PASSAGE SHOWN

#####

# ISO TNT Waffles



## middie (Jun 22, 2008)

I need a recipe for basic waffles that doesn't use buttermilk since my son is lactose intolerant. I'm not sure if buttermilk will make him sick or not.
Thank guys !


----------



## kadesma (Jun 22, 2008)

middie said:


> I need a recipe for basic waffles that doesn't use buttermilk since my son is lactose intolerant. I'm not sure if buttermilk will make him sick or not.
> Thank guys !


Middie,
can he handle soy milk? I thought yuk about it but I tried it because the unsweetened one had only 4 grams of carbs for an 8oz. glass.made a chocolate coffee drink lik starbucks it was great..no sugar maybe 6 carbs i n all..Also there is a product out my m-i-l use to use that was called lactaid..have you tried that one?

#####

DATASET ENTRIES
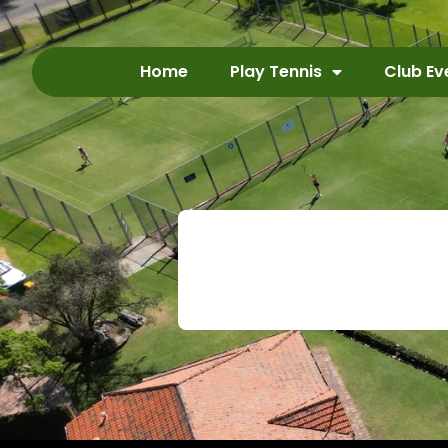
Home
Play Tennis
Club Ev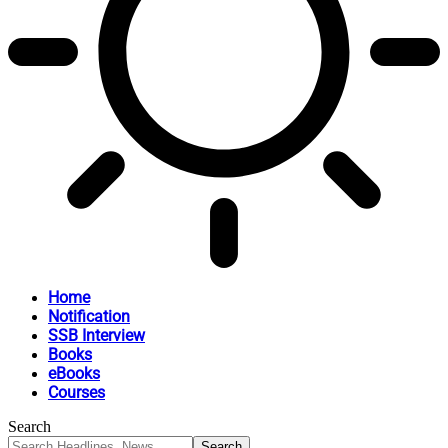
Home
Notification
SSB Interview
Books
eBooks
Courses
Search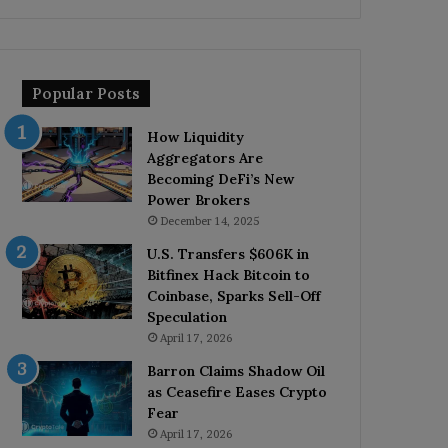
Popular Posts
How Liquidity
Aggregators Are
Becoming DeFi’s New
Power Brokers
December 14, 2025
U.S. Transfers $606K in
Bitfinex Hack Bitcoin to
Coinbase, Sparks Sell-Off
Speculation
April 17, 2026
Barron Claims Shadow Oil
as Ceasefire Eases Crypto
Fear
April 17, 2026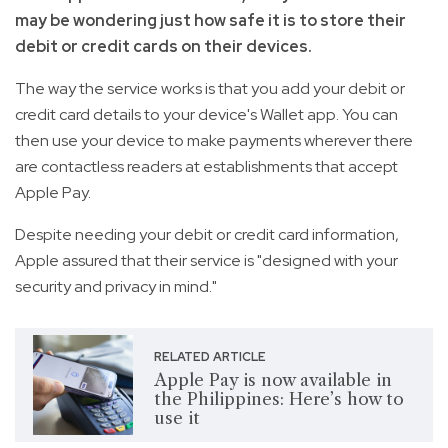
may be wondering just how safe it is to store their
debit or credit cards on their devices.
The way the service works is that you add your debit or
credit card details to your device's Wallet app. You can
then use your device to make payments wherever there
are contactless readers at establishments that accept
Apple Pay.
Despite needing your debit or credit card information,
Apple assured that their service is "designed with your
security and privacy in mind."
RELATED ARTICLE
Apple Pay is now available in
the Philippines: Here’s how to
use it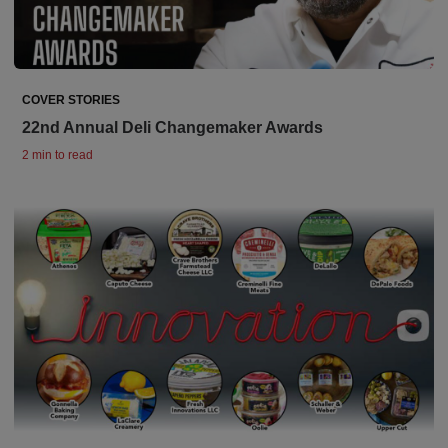
COVER STORIES
22nd Annual Deli Changemaker Awards
2 min to read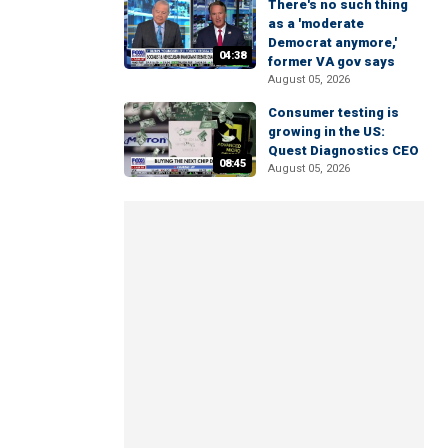
There's no such thing
as a 'moderate
Democrat anymore,'
04:38
former VA gov says
August 05, 2026
Consumer testing is
growing in the US:
Quest Diagnostics CEO
08:45
August 05, 2026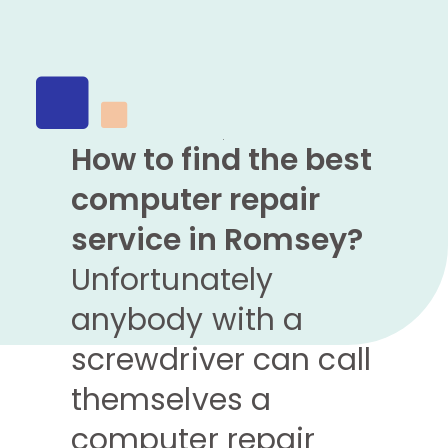
How to find the best
computer repair
service in Romsey?
Unfortunately
anybody with a
screwdriver can call
themselves a
computer repair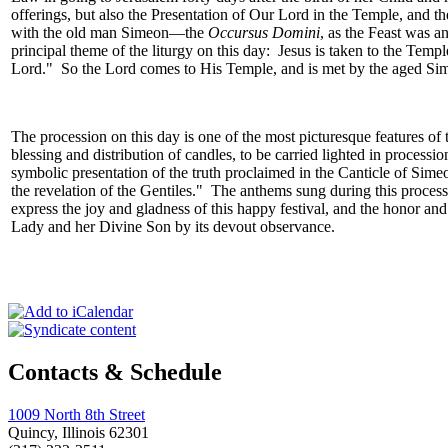
offerings, but also the Presentation of Our Lord in the Temple, and th
with the old man Simeon—the
Occursus Domini
, as the Feast was a
principal theme of the liturgy on this day: Jesus is taken to the Temp
Lord." So the Lord comes to His Temple, and is met by the aged Sim
The procession on this day is one of the most picturesque features of
blessing and distribution of candles, to be carried lighted in proces
symbolic presentation of the truth proclaimed in the Canticle of Sime
the revelation of the Gentiles." The anthems sung during this processi
express the joy and gladness of this happy festival, and the honor and
Lady and her Divine Son by its devout observance.
Contacts & Schedule
1009 North 8th Street
Quincy, Illinois 62301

#####

EXERCISES TO COMPLETE
- a) In the waffle thread, how many grams of carbs does kadesma say the unsweetened soy milk has for an 8 oz. glass?
- b) Transcribe the stretch of the waffle thread from "## middie (Jun" through "kadesma (Jun 22, 2008)".
- c) Write the next part of the waffle thread, picking up right after its last sentence.
The lines placed after the waffle thread come from a different source.

ACTIVITY ANSWERS
- a) Only 4 grams of carbs.

- b)
## middie (Jun 22, 2008)

I need a recipe for basic waffles that doesn't use buttermilk since my son is lactose intolerant. I'm not sure if buttermilk will make him sick or not.
Thank guys !


----------



## kadesma (Jun 22, 2008)

- c)
kades


----------



## middie (Jun 22, 2008)

Never tried lactaid. He does drink soy-milk however Don and I don't care for it much.
Do you think it will affect the tatse of waffles ?


----------



## pdswife (Jun 22, 2008)

Middie, there are lactose free milk products out there now.  I buy them for paul all the time.


----------



## middie (Jun 22, 2008)

But will it make the waffles taste different ?
Btw has anybody got a recipe for me yet ?
Please ?


----------



## pdswife (Jun 22, 2008)

It tastes very much like regular milk Middie. So, it shouldn't change the taste.

I've never made waffles so... sorry no recipe.


----------



## middie (Jun 22, 2008)

Okay thank you anyway pds. Hopefully somebody will lol


----------



## suziquzie (Jun 22, 2008)

Sorry I'm late! Busy weekend. 
I make Bisquick ones... you could use the soy milk instead of the reg milk I bet it'd be fine. 
We call 'em freakin' waffles in our house.....I'll have to tell you why another day. 

Belgian Waffles with Berry Cream from Betty Crocker

I don't make the berry cream in the recipe, and I add a TB or so of almond extract to the mix. Yummy. 
When's breakfast?


----------



## middie (Jun 22, 2008)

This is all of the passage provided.